Helping others, Self-Help, Workplace

Workplace Etiquette

Etiquette is a learned behavior

When I was in high school, I had a fleeting career goal to be the secretary for the President of the United States. Mind you, I had no political affiliation at the time, and I didn’t understand that the President did not have a “secretary” in the sense that I was familiar with.

I aced every office high school course I took. Straight As in Typing I, II, III and IV, Short-hand I and II,  and Office Practice I and II. I envisioned wearing a sleek and professional skirt with a matching blazer and a sharp white blouse with high heels to the office every day. I’d have a briefcase in hand, and my hair would be styled in a bob.

I imagined that my desk would be right outside a president of a big company in Milwaukee. Preferably an important lawyer or banker. My job would include typing memos, faxing documents, keeping logs and journals of financial transactions and getting the president coffee.

Whatever task I had to do, I knew that I would do it with honor and in a professional manner. At age 17, my career goals were simple. Mostly because I lived a complicated and messed up life when I was a teenager (you can read how in my book). Even so, I knew proper etiquette in the workplace meant something. Thankfully I learned this in my high school office coursework.

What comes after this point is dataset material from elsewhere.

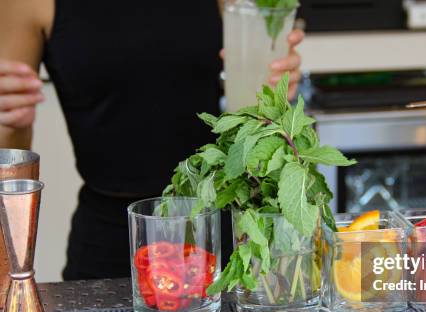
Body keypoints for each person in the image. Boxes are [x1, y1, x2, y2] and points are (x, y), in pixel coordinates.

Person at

I never let go of the idea of being a professional in some office setting. It took me years to land in a profession that I enjoy; healthcare management. I dabbled in the insurance industry, a dental practice, and a desktop publishing firm. I’ve worn many hats over the years, and one thing that has followed me for each job is workplace etiquette.

Does Workplace Etiquette still exist?

I want to believe that professional etiquette still exists. At least I know it does for the majority of folks in my age group; Generation X. And it indeed lives in the Baby Boomer generation. The jury is still out for generations after that; Generations Y and Z.

Case in point. Back in the early 2000s, I had an open file clerk position I was interviewing for. On that day, I used a conference room because I had multiple candidates to interview. An HR assistant was handling escorting candidates to and from the conference room for me. So when there was time in-between one interview to the next, I went to the restroom.

Upon my return, there was a young lady in her early 20s leaning up against a phone table, talking on the phone (a company phone). When I entered the conference room, she motioned for me “hold-on.” I guess her phone call was more important than the interview and the job she hoped to get. She was also wearing jeans and flip-flops.

This experience was the first time I witnessed a sheer lack of workplace etiquette and was quite alarmed. I couldn’t understand how someone wanting a job could be so unprofessional. I turned around and didn’t return – the HR associate escorted her out of the building. Sadly, I’ve seen much of the same over the years.

Why does this bother me?

Lack of workplace etiquette bothers me because I firmly believe a person should respect their work environment (or prospective workplace). An employee shouldn’t treat going to a tavern the same way they do when they enter the building where their paycheck is earned. There must be a sense of pride. And with pride, respect.

I have a hard time accepting that “Nancy” is just that way when she constantly interrupts people. Or that “Tim” has a chip on his shoulder, and this is why he blames everyone else for mistakes made in the work he produces. Please don’t get me started with “Emily” who thinks wearing leggings and a long shirt is acceptable clothing, even on casual Fridays.

If people have not been taught proper etiquette in the workplace, it’s up to management to explain it and hold their employees responsible for adhering to this type of behavior. It’s not rocket science; it’s just common sense.

My short-list of workplace etiquette rules
  • Be courteous, be the last off the elevator instead of rushing off before everyone else
  • Say hello and smile when you walk by someone in the hallway. Do this even if you do not know the person.
  • When the paper is gone in the printer, copier or fax machine – put a new ream (or two) in the drawer.
  • Don’t take other people’s food or beverages from the community refrigerator. You know darn well what is or isn’t yours.
  • Wear appropriate clothing. This doesn’t include leggings, flip-flops, and blouses that reveal your undergarments (as if you weren’t wearing a blouse). This also does not include low-cut tops that embarrass others when they have to look at you and can’t help but notice your boobs, instead of what you are saying.
  • Cover your mouth when you cough. And not with your hand, but with a sleeve.
  • Don’t air your dirty laundry at work. “TMI” (too much information) is a real thing.
  • Knock before entering an office.
  • Keep your promises. If you tell a co-worker or your boss that you will have a report done by such and such a date, get it done by that time.
  • Don’t gossip about other people. If you don’t have anything nice to say, don’t say anything at all.

All of the above rules primarily come down to common sense and the Golden Rule. The rules do not prohibit you from enjoying your job. Rather, they give you a respectable platform and a good reputation. If you want to be taken seriously in the business world, you need to exhibit professional etiquette.

It doesn’t matter where you earn your paycheck; proper etiquette is always welcome wherever you serve and are served. Don’t follow others who lack proper etiquette. Follow those that do. Your success will thank you.